▶ **Required action**
Please give nothing except the number of lines in the records below that include the word "Количество".

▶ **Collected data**
Content starts
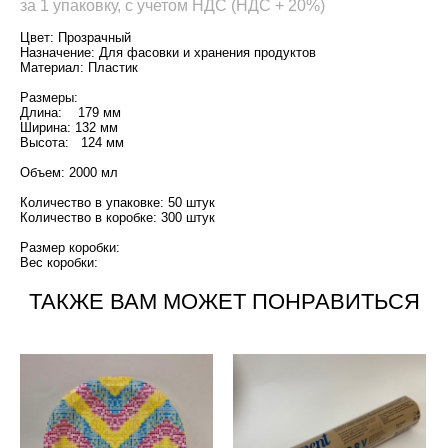
за 1 упаковку, с учетом НДС (НДС + 20%)
Цвет: Прозрачный
Назначение: Для фасовки и хранения продуктов
Материал: Пластик
Размеры:
Длина: 179 мм
Ширина: 132 мм
Высота: 124 мм
Объем: 2000 мл
Количество в упаковке: 50 штук
Количество в коробке: 300 штук
Размер коробки:
Вес коробки:
ТАКЖЕ ВАМ МОЖЕТ ПОНРАВИТЬСЯ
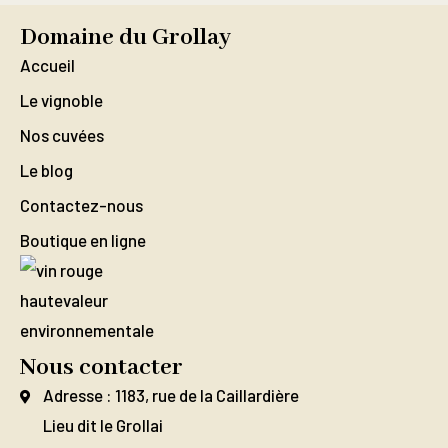
Domaine du Grollay
Accueil
Le vignoble
Nos cuvées
Le blog
Contactez-nous
Boutique en ligne
Nous contacter
Adresse : 1183, rue de la Caillardière
Lieu dit le Grollai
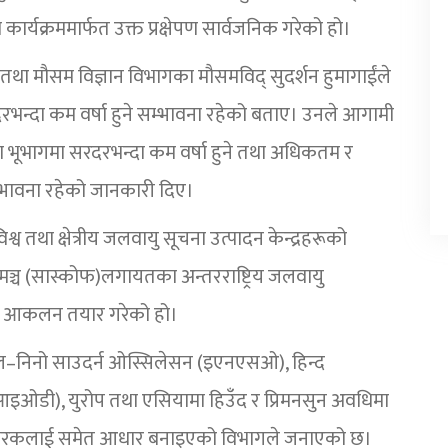
कार्यक्रममार्फत उक्त प्रक्षेपण सार्वजनिक गरेको हो।
तथा मौसम विज्ञान विभागका मौसमविद् सुदर्शन हुमागाईंले
न्दा कम वर्षा हुने सम्भावना रहेको बताए। उनले आगामी
 भूभागमा सरदरभन्दा कम वर्षा हुने तथा अधिकतम र
म्भावना रहेको जानकारी दिए।
व तथा क्षेत्रीय जलवायु सूचना उत्पादन केन्द्रहरूको
 मञ्च (सास्कोफ)लगायतका अन्तरराष्ट्रिय जलवायु
त आकलन तयार गरेको हो।
एल–निनो साउदर्न ओस्सिलेसन (इएनएसओ), हिन्द
ओडी), युरोप तथा एसियामा हिउँद र प्रिमनसुन अवधिमा
 कारकलाई समेत आधार बनाइएको विभागले जनाएको छ।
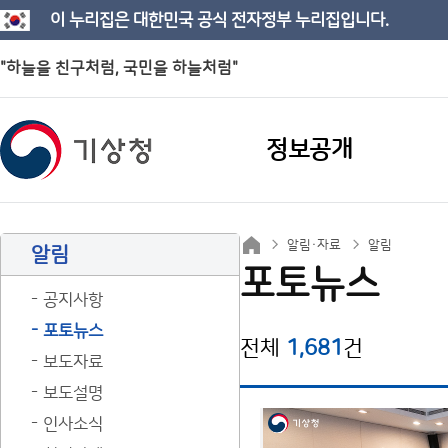
이 누리집은 대한민국 공식 전자정부 누리집입니다.
"하늘을 친구처럼, 국민을 하늘처럼"
정보공개
알림·자료
알림
알림
포토뉴스
공지사항
포토뉴스
전체
1,681
건
보도자료
보도설명
인사소식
Content ends
▶ **Result of the task**
2